▸ WORK TO BE COMPLETED
Scan the listing below. Report each line that includes "disclose".

▸ INPUT DATA

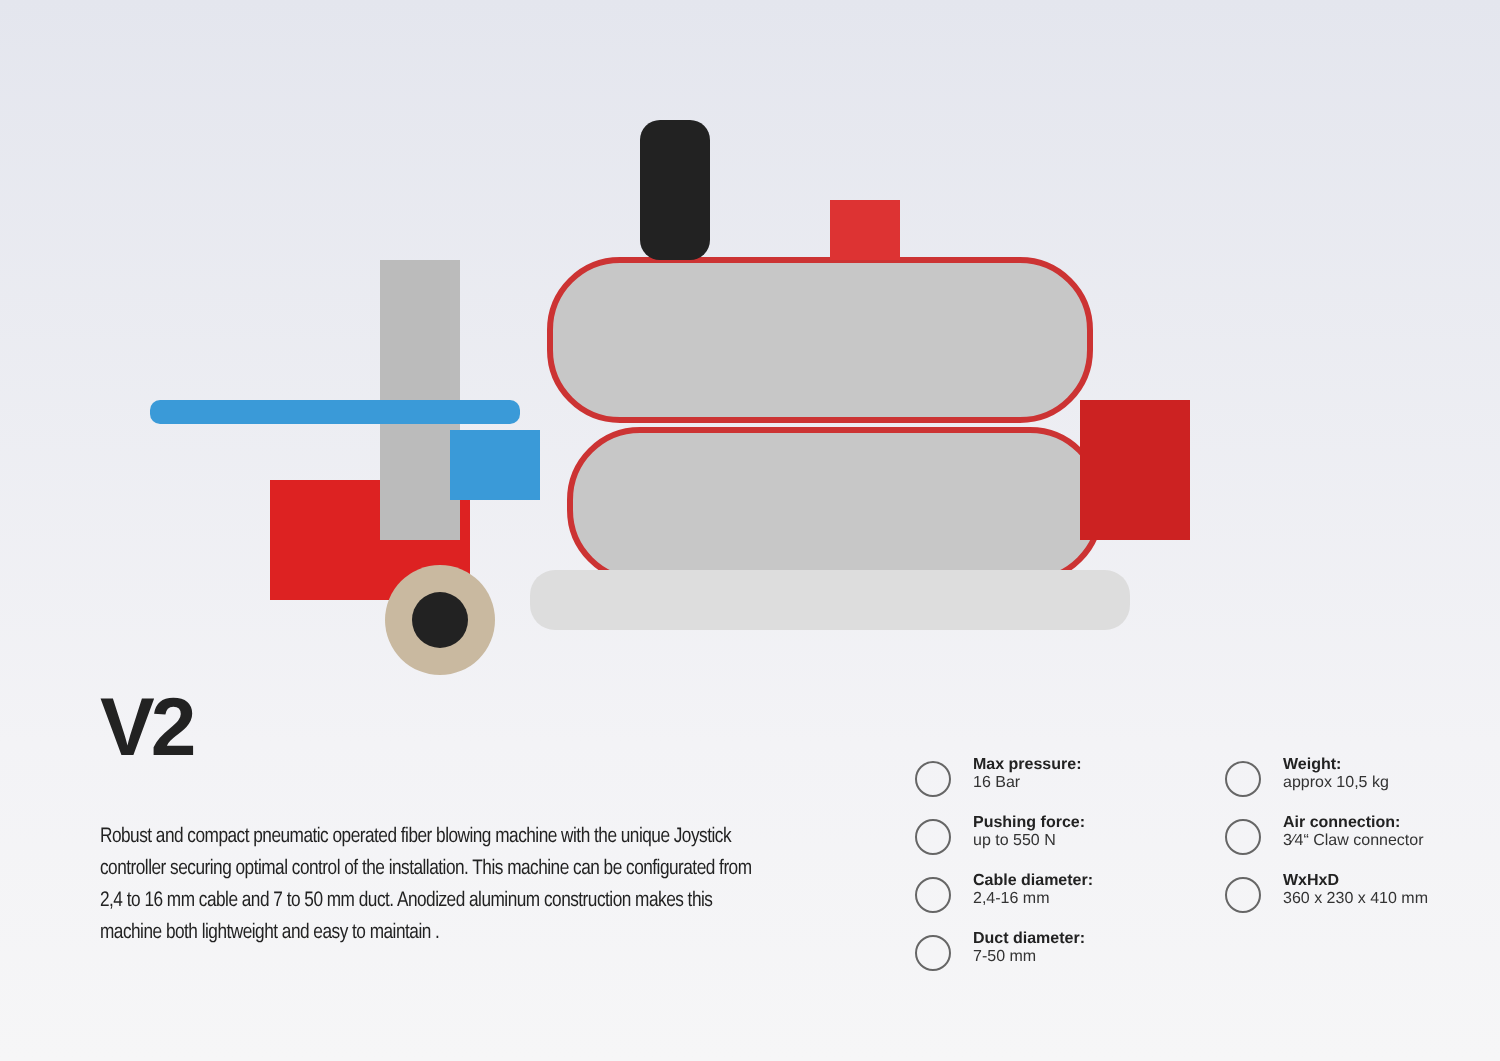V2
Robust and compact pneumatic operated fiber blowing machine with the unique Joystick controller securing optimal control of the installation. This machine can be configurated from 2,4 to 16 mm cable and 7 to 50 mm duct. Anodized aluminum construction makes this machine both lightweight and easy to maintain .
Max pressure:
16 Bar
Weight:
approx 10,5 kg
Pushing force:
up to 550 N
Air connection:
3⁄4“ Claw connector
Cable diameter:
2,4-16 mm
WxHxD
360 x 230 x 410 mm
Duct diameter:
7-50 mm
...
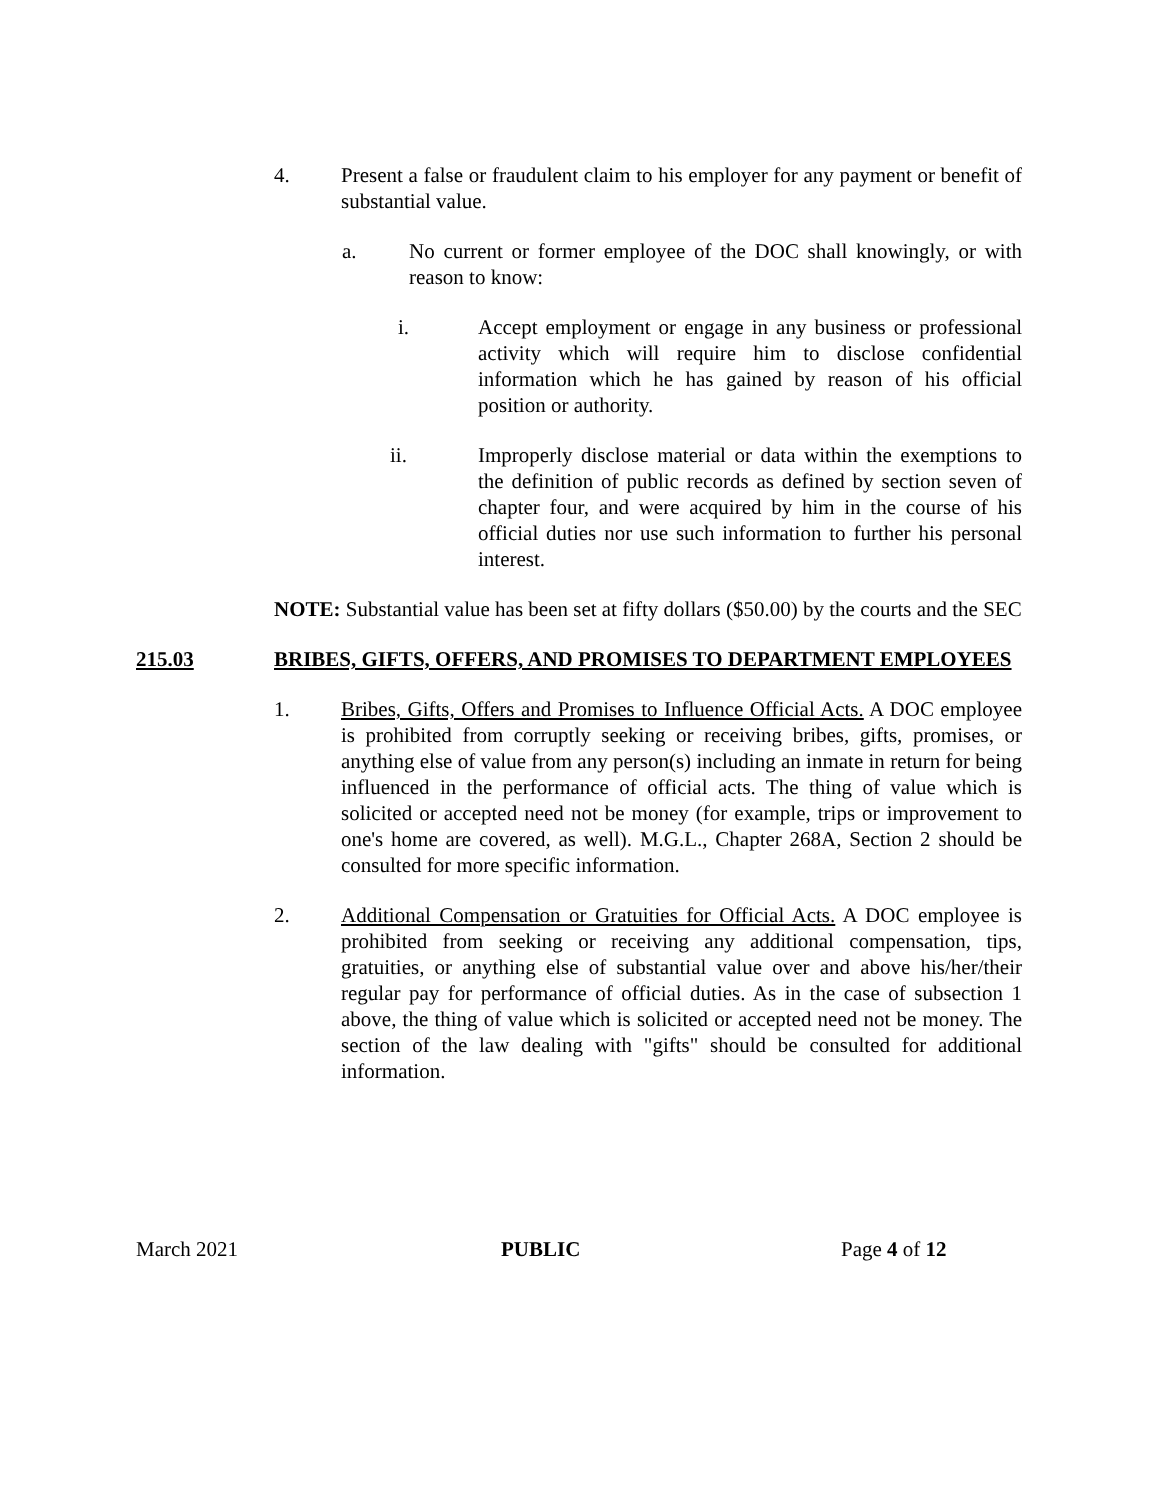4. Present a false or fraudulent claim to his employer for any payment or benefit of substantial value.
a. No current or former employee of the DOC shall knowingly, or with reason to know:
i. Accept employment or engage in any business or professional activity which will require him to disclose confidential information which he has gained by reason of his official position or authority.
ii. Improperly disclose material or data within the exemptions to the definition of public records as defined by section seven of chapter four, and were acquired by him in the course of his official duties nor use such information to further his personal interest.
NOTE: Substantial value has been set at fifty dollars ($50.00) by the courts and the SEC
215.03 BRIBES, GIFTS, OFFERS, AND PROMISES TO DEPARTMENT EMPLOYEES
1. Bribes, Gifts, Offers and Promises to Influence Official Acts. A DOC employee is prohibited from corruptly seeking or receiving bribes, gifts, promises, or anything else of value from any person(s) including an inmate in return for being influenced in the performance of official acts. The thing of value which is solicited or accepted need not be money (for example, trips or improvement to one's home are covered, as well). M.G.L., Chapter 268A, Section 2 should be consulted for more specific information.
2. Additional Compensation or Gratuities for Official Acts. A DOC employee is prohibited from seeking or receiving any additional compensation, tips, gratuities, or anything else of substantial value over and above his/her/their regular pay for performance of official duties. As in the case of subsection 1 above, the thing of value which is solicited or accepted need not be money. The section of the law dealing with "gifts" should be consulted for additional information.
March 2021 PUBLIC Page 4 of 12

▸ RESULT OF THE EXERCISE
i. Accept employment or engage in any business or professional activity which will require him to disclose confidential information which he has gained by reason of his official position or authority.
ii. Improperly disclose material or data within the exemptions to the definition of public records as defined by section seven of chapter four, and were acquired by him in the course of his official duties nor use such information to further his personal interest.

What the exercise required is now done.